Today we focus on herbs as a natural anti inflammatory therapy for back pain.
I recently wrote about how black cohosh can be used for back pain. The article generated a lot of questions about black cohosh – whether the use was topical or internal. So this week I thought I would share some great herbs for back pain.
Typical Causes of Back Pain
Before we discuss relieving back pain, it’s important to understand why you have back pain in the first place. Herbs can help with inflammation and pain relief, but if you have an underlying issue that is being ignored while you use herbs, your relief will only be minimal at best and temporary for sure.
Back pain can start from any number of causes – misalignment of the spine, kidney infection or inflammation, poor posture, sitting too much, diet, lack of physical activity, or physical injury.
In most cases of back pain, herbs should be part of your therapy, not the whole. Chiropractors specialize in ensuring that your spine is in alignment and not infringing on your nervous system or twisting your muscles. Massage therapists can help work out knots in your muscles that can pull on your nerves and bones. Above all, it is important that you exercise and eat a proper diet to ensure that your back is strong and healthy.

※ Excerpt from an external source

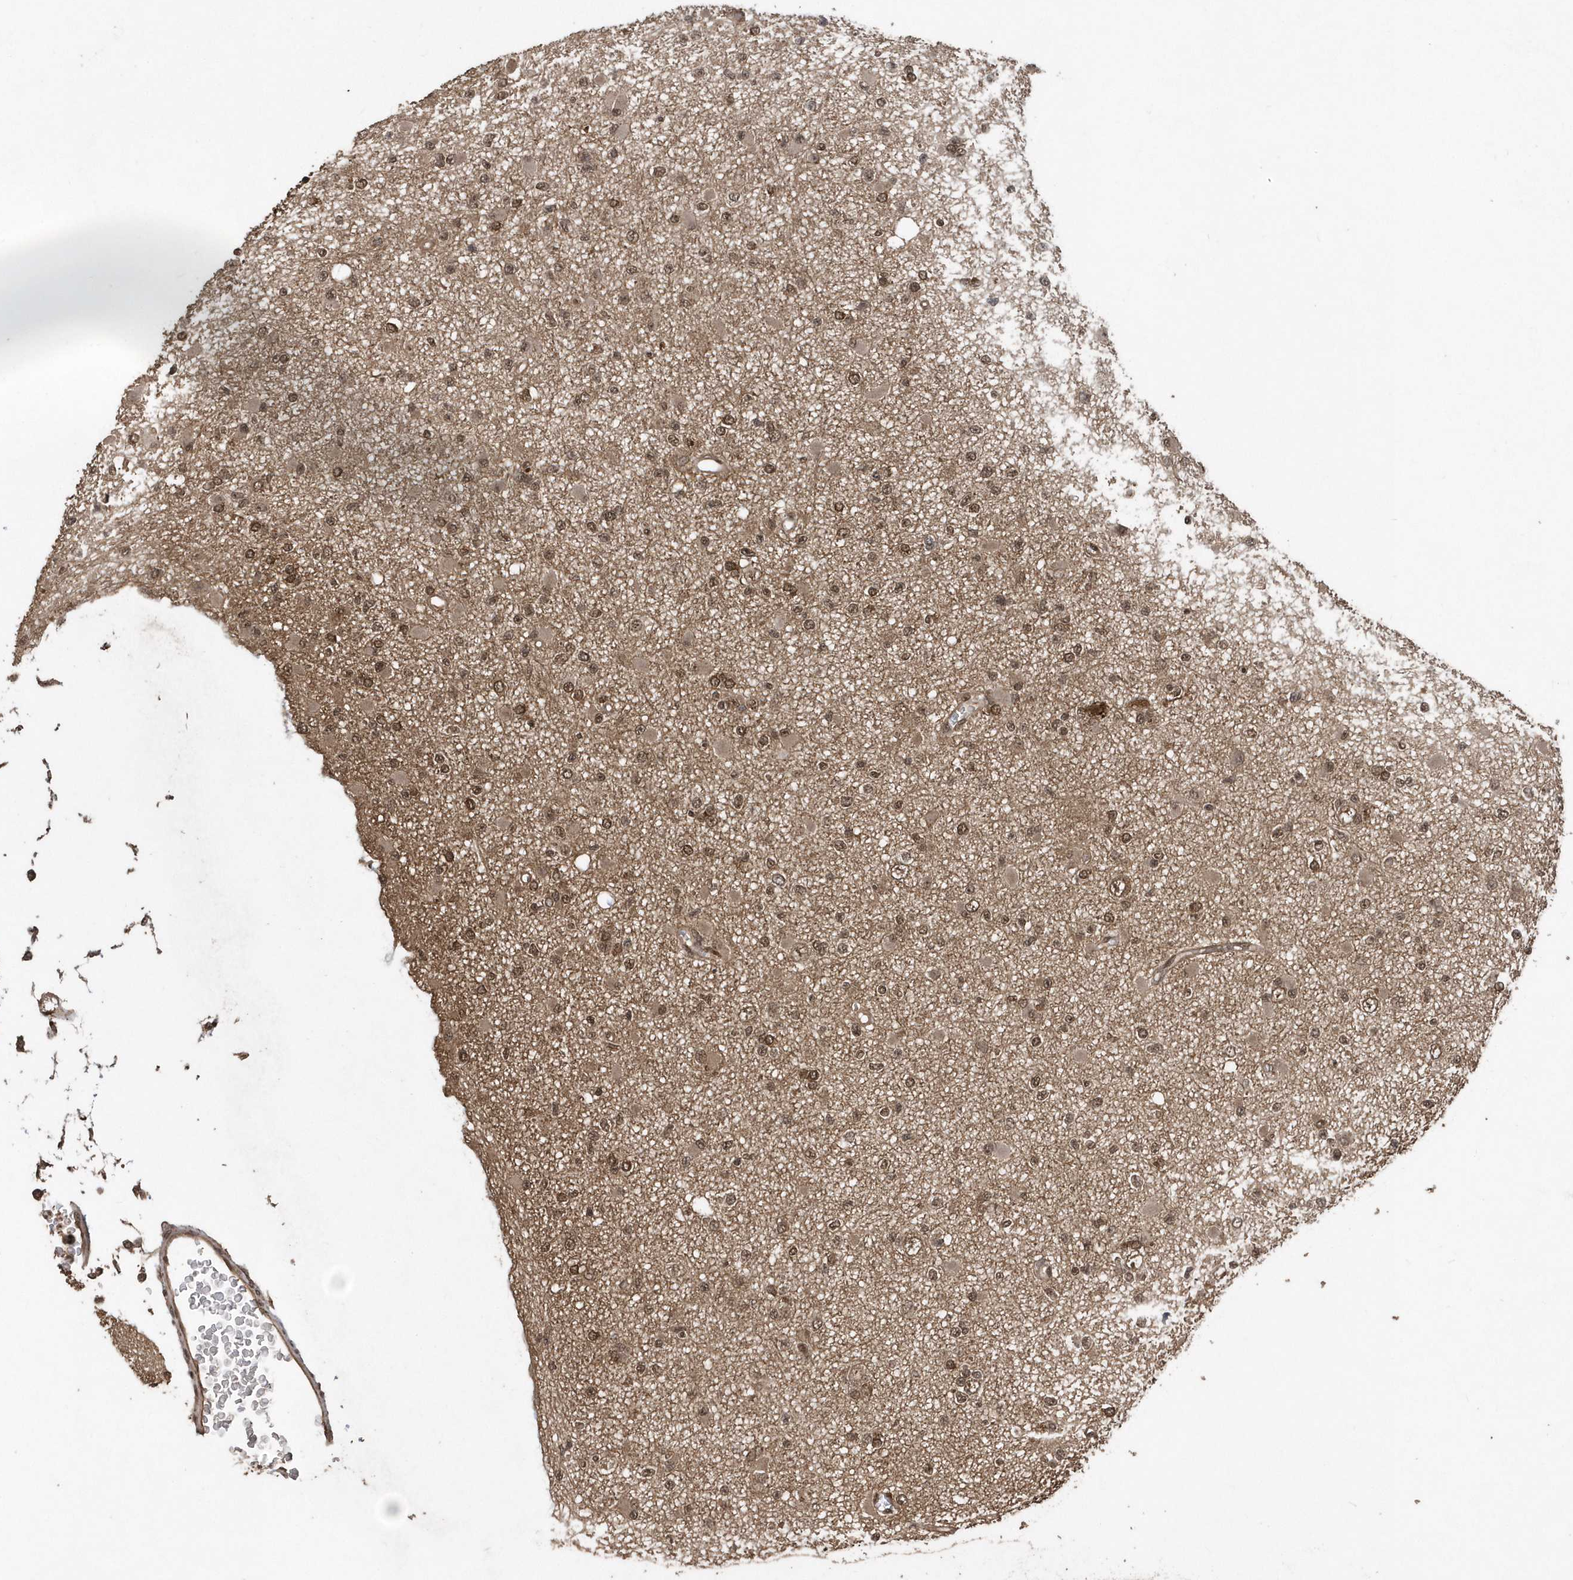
{"staining": {"intensity": "moderate", "quantity": ">75%", "location": "nuclear"}, "tissue": "glioma", "cell_type": "Tumor cells", "image_type": "cancer", "snomed": [{"axis": "morphology", "description": "Glioma, malignant, Low grade"}, {"axis": "topography", "description": "Brain"}], "caption": "This is an image of immunohistochemistry (IHC) staining of glioma, which shows moderate staining in the nuclear of tumor cells.", "gene": "INTS12", "patient": {"sex": "female", "age": 22}}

Herbs For Inflammation and Back Pain
If you have figured out the source of your back problems and are working through them with the appropriate diet, lifestyle, and therapy, herbs can make a bad situation heal much more quickly than it would otherwise. Here are my favorite choices:
For Internal Use
Mullein (Verbascum thapsus)
I have used mullein leaf in a tea while undergoing chiropractic care for years. The root can also be used, which some find to be even more effective, but I tend to be well stocked in leaf and use that instead. It’s wonderful for people who frequently suffer with misalignments and need help with stability in their spine. (Find organic mullein leaf here.)
Black Cohosh (Actaea racemosa)
Taken internally as a tea, tincture, or pill, black cohosh is a strong anti-inflammatory that has a specific affinity as an aid for back pain. (Find black cohosh root here, tincture here, and capsules here.)
Parsley (Petroselinum crispum)
In some cases, back pain can originate in the kidneys. When used internally, parsley leaf is an important diuretic (aiding in the removal of water from the body through the kidneys) and kidney tonic. It is even effective when taken for infections in the urinary tract.
Cramp Bark (Viburnum opulus or V. trilobum)
Cramp bark is well known for its anti-spasmodic attributes. I have used this plant for all kinds of cramping. In the case of back pain it will excel when the pain is in relation to muscles that are in spasm. (Find dried cramp bark here or cramp bark tincture here.)
For External Use
Arnica (Arnica montana)
Arnica is used homeopathically as an internal relief of pain and would be helpful in this application as well, but it is the topical use of the plant itself that I like in the case of back pain. Many sore backs caused by overuse or injury can be easily solved with the application of arnica cream. (Find arnica cream here, or learn how to make your own arnica cream.)
Cayenne (Capsicum annum)
Cayenne peppers infused into an oil will result in a natural capsaicin remedy. As an oil, or made into a salve, this type of product will relieve the pain of sore muscles and joints. (Learn how to make an easy herbal infusion or read more about how to make your own healing salve.)
Burdock (Arctium lappa)
Years ago I was taken aback by a student during one of my weed walks who suggested the amish community in our area use the fresh leaves of burdock directly against the skin under their shirt to relieve back pain. I have used it in this way with good results. The root of burdock can also be taken internally as a tea, tincture, or pill for pain and stiffness of the lower back.